[[ Dataset records open ]]

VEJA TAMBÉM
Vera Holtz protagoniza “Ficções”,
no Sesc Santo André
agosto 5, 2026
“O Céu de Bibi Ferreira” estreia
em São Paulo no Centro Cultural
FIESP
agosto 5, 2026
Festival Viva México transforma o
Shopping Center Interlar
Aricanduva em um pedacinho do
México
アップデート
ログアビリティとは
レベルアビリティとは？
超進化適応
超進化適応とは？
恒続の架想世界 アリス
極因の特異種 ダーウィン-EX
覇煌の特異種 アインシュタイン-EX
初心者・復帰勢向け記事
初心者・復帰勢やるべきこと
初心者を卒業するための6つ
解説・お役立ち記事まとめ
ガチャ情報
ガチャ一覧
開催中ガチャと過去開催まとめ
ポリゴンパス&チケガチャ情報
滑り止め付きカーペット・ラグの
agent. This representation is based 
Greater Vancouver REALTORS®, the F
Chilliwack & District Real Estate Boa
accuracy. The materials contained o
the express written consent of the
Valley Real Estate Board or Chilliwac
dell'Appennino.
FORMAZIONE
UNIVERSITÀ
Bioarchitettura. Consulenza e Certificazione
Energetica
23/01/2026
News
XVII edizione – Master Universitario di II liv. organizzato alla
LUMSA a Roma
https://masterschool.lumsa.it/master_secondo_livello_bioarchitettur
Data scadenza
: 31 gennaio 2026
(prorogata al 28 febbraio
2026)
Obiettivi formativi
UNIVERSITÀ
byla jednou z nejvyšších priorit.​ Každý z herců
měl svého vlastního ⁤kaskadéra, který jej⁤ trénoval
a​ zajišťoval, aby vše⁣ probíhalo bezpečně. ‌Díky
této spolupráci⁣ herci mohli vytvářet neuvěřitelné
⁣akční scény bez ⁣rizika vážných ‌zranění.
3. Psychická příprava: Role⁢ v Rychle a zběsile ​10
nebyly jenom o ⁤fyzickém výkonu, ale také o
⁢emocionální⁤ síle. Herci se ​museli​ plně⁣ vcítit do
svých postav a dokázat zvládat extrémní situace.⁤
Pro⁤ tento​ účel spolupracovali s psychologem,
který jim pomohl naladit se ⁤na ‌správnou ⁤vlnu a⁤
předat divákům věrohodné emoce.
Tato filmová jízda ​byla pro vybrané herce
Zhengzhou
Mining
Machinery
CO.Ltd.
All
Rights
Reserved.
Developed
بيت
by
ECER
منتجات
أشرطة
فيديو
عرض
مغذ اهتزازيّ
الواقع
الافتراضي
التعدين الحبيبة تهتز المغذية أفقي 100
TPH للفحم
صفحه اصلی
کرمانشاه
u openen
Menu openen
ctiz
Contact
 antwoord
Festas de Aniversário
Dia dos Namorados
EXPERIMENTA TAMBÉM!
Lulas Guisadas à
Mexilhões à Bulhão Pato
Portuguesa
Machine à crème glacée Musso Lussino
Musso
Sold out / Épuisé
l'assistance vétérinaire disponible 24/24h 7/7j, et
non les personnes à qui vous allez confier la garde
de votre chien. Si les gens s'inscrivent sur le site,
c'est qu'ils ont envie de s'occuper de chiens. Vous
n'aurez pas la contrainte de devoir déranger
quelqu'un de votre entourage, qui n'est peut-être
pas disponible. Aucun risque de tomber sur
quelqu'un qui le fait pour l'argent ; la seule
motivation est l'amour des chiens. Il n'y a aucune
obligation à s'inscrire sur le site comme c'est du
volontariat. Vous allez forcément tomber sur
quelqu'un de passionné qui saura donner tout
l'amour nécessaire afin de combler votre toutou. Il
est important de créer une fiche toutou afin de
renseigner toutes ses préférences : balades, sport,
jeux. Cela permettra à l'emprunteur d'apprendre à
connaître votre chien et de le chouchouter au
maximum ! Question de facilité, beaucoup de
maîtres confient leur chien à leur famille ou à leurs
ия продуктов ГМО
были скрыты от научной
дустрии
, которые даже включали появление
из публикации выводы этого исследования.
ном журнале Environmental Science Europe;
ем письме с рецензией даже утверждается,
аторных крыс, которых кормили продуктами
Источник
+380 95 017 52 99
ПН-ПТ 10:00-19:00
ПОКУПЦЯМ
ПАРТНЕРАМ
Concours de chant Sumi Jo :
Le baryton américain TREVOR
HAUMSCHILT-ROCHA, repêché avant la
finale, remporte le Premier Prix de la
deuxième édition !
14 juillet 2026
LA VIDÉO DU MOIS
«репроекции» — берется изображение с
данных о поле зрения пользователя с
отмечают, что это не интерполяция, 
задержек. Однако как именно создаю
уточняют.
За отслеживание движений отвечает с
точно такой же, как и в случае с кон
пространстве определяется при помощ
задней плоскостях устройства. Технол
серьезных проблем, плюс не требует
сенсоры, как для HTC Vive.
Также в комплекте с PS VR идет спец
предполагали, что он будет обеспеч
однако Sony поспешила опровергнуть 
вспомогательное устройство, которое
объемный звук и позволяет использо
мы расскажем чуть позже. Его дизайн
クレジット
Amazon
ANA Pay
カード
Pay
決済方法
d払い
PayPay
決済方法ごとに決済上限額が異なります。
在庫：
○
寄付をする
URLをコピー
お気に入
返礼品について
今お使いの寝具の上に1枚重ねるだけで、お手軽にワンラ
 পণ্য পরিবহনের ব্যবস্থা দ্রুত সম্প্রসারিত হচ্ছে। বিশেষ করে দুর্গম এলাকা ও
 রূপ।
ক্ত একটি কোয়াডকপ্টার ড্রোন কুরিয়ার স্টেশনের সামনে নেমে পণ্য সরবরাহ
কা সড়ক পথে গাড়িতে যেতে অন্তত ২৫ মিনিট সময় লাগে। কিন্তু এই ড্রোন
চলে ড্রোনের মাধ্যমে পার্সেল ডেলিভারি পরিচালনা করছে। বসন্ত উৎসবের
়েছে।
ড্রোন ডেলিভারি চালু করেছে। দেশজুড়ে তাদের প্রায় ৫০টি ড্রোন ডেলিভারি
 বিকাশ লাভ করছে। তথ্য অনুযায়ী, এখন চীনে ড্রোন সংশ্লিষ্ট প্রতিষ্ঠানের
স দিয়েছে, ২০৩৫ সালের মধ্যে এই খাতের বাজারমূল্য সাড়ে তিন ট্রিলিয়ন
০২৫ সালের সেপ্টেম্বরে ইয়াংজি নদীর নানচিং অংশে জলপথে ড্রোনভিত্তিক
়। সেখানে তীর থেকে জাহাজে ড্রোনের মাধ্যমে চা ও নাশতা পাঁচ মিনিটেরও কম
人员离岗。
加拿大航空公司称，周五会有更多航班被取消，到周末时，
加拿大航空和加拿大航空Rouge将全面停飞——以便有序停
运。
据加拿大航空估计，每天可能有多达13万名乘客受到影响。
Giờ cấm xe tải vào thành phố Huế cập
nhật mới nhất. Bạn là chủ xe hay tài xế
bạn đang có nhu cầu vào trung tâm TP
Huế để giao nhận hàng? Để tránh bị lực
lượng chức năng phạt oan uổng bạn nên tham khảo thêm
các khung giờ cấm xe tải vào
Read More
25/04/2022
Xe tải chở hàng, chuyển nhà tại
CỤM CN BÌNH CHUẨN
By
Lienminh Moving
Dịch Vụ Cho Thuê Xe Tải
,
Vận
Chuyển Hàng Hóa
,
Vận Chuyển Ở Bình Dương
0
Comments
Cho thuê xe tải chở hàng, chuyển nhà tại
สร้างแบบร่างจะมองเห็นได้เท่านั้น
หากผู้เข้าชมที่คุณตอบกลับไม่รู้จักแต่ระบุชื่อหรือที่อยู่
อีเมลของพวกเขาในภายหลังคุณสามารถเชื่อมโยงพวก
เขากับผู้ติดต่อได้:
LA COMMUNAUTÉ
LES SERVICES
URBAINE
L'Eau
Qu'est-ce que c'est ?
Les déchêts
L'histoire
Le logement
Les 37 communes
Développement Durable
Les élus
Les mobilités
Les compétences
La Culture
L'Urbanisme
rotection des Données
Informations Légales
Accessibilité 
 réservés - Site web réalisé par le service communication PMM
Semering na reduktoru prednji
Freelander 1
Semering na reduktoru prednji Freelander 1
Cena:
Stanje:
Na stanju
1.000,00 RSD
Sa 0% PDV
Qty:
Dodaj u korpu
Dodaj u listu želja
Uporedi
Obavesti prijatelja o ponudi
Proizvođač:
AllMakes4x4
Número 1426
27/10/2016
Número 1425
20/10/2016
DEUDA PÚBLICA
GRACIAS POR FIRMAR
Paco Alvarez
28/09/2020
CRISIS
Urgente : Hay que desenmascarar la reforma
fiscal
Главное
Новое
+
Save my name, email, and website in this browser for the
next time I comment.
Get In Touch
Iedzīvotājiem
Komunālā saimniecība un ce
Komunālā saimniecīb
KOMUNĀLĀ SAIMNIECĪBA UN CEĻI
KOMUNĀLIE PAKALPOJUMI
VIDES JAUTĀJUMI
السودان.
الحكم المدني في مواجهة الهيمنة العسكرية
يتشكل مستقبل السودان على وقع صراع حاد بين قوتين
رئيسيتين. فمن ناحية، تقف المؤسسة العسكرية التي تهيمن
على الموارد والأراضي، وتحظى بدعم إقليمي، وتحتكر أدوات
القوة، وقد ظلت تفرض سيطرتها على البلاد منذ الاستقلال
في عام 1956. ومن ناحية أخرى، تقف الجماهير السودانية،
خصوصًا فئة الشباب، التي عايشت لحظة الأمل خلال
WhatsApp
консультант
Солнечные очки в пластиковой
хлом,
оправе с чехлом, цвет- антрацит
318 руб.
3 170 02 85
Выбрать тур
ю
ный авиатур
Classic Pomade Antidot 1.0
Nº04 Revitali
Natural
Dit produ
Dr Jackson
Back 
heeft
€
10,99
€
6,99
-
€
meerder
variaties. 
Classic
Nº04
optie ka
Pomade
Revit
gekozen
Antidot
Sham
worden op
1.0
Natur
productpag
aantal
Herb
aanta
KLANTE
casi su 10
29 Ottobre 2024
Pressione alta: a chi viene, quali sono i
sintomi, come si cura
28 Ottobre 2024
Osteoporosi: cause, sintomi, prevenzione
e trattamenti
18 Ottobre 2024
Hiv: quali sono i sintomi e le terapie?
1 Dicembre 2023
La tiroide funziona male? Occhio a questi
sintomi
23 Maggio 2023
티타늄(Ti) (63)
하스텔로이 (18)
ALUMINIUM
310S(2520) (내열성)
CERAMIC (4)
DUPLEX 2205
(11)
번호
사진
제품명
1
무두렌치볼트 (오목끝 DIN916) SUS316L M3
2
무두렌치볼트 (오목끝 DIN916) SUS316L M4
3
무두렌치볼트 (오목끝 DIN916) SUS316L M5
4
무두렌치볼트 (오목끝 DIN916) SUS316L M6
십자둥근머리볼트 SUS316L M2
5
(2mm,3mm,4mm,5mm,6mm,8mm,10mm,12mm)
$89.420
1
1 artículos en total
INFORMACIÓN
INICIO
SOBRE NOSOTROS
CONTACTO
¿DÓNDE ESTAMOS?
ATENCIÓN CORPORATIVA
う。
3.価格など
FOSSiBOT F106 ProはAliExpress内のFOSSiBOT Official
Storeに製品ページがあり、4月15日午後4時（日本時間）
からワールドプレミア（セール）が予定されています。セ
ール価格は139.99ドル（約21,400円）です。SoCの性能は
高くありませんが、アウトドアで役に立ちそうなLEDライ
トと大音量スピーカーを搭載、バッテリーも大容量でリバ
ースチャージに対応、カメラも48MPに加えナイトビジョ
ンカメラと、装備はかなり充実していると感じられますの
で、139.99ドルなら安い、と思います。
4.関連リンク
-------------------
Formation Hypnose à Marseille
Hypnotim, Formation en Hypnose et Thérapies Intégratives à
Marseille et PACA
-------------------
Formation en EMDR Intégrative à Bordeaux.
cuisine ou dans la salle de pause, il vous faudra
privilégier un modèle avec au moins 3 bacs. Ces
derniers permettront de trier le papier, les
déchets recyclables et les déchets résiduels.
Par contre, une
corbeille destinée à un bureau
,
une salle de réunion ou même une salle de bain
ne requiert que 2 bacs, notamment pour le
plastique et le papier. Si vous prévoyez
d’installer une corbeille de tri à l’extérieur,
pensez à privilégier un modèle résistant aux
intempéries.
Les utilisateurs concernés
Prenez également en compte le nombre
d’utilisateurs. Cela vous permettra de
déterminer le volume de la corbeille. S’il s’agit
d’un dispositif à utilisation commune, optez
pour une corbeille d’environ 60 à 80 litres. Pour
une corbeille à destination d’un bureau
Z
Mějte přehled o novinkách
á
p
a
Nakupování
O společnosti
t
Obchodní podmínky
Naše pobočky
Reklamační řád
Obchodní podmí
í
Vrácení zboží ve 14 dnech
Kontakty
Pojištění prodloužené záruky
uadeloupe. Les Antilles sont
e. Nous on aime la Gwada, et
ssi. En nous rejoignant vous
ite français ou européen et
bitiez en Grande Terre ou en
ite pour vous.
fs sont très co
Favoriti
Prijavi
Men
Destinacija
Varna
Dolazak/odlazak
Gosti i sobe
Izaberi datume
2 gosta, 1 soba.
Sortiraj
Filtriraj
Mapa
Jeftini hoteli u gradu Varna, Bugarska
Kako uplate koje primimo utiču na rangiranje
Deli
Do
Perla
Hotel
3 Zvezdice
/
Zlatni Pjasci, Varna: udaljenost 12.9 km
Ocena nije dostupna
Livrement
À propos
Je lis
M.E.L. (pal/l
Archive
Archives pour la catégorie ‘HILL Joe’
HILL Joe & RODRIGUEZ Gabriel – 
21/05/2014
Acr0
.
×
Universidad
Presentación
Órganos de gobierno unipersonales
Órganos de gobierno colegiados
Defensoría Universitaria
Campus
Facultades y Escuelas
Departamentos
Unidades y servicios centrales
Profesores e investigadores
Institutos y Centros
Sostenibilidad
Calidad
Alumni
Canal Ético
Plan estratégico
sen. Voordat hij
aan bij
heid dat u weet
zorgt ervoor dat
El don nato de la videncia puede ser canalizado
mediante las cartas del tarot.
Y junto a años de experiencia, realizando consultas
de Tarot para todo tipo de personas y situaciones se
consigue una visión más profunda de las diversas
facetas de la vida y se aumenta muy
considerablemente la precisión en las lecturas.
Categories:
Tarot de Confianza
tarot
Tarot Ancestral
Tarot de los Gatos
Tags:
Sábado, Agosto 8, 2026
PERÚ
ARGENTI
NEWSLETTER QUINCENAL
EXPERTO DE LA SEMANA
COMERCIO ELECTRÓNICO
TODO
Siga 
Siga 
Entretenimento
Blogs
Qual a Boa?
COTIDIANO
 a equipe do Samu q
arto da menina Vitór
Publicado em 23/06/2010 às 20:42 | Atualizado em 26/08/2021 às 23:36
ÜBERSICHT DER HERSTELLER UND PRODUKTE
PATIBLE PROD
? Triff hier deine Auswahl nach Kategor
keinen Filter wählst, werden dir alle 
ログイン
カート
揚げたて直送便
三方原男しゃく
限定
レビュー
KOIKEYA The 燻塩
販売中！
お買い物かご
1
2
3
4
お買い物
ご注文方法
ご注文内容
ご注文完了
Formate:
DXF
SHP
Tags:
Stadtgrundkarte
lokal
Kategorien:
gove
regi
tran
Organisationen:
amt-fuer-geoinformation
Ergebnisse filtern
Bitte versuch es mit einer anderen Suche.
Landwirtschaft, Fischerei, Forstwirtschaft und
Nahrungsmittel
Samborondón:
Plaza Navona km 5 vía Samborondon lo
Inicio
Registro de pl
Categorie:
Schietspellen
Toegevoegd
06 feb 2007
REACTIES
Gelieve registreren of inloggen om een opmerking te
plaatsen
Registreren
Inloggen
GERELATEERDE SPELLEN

[[ Dataset records closed ]]

§ **What is being asked**: Report every line in the records above that contains the string "العسكرية", treating uppercase and lowercase as different.

§ **Problem solution**:
الحكم المدني في مواجهة الهيمنة العسكرية
رئيسيتين. فمن ناحية، تقف المؤسسة العسكرية التي تهيمن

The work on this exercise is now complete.